───── Record set ─────
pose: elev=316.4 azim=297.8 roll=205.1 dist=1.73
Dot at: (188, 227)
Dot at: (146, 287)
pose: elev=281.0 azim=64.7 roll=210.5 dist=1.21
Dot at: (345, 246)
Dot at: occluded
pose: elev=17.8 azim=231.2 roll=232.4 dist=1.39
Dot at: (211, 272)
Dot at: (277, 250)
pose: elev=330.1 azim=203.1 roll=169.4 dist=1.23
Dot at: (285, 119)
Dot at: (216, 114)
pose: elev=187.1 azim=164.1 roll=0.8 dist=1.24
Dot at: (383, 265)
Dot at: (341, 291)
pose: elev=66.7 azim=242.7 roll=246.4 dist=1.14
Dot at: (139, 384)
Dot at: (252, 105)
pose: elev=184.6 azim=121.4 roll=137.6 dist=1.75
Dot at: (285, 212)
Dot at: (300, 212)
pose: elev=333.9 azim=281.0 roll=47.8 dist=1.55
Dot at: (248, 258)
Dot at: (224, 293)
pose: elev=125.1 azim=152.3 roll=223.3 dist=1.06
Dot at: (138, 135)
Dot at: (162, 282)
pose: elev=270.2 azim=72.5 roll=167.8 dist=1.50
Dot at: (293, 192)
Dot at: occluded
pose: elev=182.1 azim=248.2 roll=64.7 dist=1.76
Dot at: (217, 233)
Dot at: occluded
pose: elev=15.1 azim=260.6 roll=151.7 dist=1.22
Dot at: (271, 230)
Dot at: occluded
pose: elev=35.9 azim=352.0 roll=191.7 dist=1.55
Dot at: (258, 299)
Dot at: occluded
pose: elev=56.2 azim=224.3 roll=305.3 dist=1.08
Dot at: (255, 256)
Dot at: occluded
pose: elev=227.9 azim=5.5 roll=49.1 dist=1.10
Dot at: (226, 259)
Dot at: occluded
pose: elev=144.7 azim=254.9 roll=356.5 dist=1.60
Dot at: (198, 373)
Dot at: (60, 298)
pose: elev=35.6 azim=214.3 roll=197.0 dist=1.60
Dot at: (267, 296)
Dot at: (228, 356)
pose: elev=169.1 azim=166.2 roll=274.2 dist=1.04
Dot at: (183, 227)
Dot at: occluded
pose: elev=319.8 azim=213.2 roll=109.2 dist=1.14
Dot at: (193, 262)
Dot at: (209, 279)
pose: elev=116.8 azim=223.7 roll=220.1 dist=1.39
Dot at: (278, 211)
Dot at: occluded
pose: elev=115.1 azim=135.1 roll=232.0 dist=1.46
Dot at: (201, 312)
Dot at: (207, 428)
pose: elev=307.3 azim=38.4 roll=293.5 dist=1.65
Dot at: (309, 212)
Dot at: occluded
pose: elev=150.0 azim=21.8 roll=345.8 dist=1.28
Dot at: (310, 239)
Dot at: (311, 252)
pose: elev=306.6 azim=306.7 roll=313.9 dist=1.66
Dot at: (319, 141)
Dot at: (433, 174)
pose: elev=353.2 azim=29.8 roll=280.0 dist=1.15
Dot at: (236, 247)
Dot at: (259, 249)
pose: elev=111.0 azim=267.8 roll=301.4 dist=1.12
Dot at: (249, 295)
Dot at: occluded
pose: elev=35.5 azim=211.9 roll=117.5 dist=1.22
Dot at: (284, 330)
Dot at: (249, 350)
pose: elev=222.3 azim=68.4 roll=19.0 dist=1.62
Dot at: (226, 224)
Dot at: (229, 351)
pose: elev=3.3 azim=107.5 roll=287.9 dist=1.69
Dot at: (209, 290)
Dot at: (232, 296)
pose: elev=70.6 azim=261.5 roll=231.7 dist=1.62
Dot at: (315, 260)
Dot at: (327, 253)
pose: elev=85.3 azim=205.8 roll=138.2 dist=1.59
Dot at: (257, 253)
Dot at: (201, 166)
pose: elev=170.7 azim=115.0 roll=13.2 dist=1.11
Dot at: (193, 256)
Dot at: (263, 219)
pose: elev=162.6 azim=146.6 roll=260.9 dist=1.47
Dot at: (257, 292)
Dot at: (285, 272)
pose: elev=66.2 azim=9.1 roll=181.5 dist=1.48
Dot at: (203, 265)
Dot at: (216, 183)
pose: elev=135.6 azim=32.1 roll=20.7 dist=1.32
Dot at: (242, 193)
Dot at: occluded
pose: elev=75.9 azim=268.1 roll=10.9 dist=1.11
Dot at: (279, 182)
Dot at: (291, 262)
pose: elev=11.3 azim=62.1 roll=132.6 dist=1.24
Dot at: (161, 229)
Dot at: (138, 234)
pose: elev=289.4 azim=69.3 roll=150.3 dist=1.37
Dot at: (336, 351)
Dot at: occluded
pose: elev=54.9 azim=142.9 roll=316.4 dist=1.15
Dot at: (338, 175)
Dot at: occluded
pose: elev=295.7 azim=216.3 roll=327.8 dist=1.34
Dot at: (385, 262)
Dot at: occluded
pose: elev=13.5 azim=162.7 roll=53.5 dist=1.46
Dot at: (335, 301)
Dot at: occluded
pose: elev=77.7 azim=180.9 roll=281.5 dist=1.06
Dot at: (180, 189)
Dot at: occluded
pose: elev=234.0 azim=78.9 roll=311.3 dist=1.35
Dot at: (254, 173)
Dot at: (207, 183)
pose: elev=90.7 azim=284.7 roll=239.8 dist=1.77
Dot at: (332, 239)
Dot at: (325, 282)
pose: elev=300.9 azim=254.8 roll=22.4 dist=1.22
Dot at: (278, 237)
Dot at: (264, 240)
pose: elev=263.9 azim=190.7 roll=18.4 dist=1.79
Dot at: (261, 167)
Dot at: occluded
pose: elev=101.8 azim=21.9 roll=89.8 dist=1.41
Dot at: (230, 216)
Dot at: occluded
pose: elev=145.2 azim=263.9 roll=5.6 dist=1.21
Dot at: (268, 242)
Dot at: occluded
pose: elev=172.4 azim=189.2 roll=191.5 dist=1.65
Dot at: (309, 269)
─────
*What to work on*:
Reproduce the data above word for word, starting with the line that contains "pose: elev=125.1 azim=152.3" and continuing through the line that contains "Dot at: (311, 252)", with both of those lines included.

*Solved exercise*:
pose: elev=125.1 azim=152.3 roll=223.3 dist=1.06
Dot at: (138, 135)
Dot at: (162, 282)
pose: elev=270.2 azim=72.5 roll=167.8 dist=1.50
Dot at: (293, 192)
Dot at: occluded
pose: elev=182.1 azim=248.2 roll=64.7 dist=1.76
Dot at: (217, 233)
Dot at: occluded
pose: elev=15.1 azim=260.6 roll=151.7 dist=1.22
Dot at: (271, 230)
Dot at: occluded
pose: elev=35.9 azim=352.0 roll=191.7 dist=1.55
Dot at: (258, 299)
Dot at: occluded
pose: elev=56.2 azim=224.3 roll=305.3 dist=1.08
Dot at: (255, 256)
Dot at: occluded
pose: elev=227.9 azim=5.5 roll=49.1 dist=1.10
Dot at: (226, 259)
Dot at: occluded
pose: elev=144.7 azim=254.9 roll=356.5 dist=1.60
Dot at: (198, 373)
Dot at: (60, 298)
pose: elev=35.6 azim=214.3 roll=197.0 dist=1.60
Dot at: (267, 296)
Dot at: (228, 356)
pose: elev=169.1 azim=166.2 roll=274.2 dist=1.04
Dot at: (183, 227)
Dot at: occluded
pose: elev=319.8 azim=213.2 roll=109.2 dist=1.14
Dot at: (193, 262)
Dot at: (209, 279)
pose: elev=116.8 azim=223.7 roll=220.1 dist=1.39
Dot at: (278, 211)
Dot at: occluded
pose: elev=115.1 azim=135.1 roll=232.0 dist=1.46
Dot at: (201, 312)
Dot at: (207, 428)
pose: elev=307.3 azim=38.4 roll=293.5 dist=1.65
Dot at: (309, 212)
Dot at: occluded
pose: elev=150.0 azim=21.8 roll=345.8 dist=1.28
Dot at: (310, 239)
Dot at: (311, 252)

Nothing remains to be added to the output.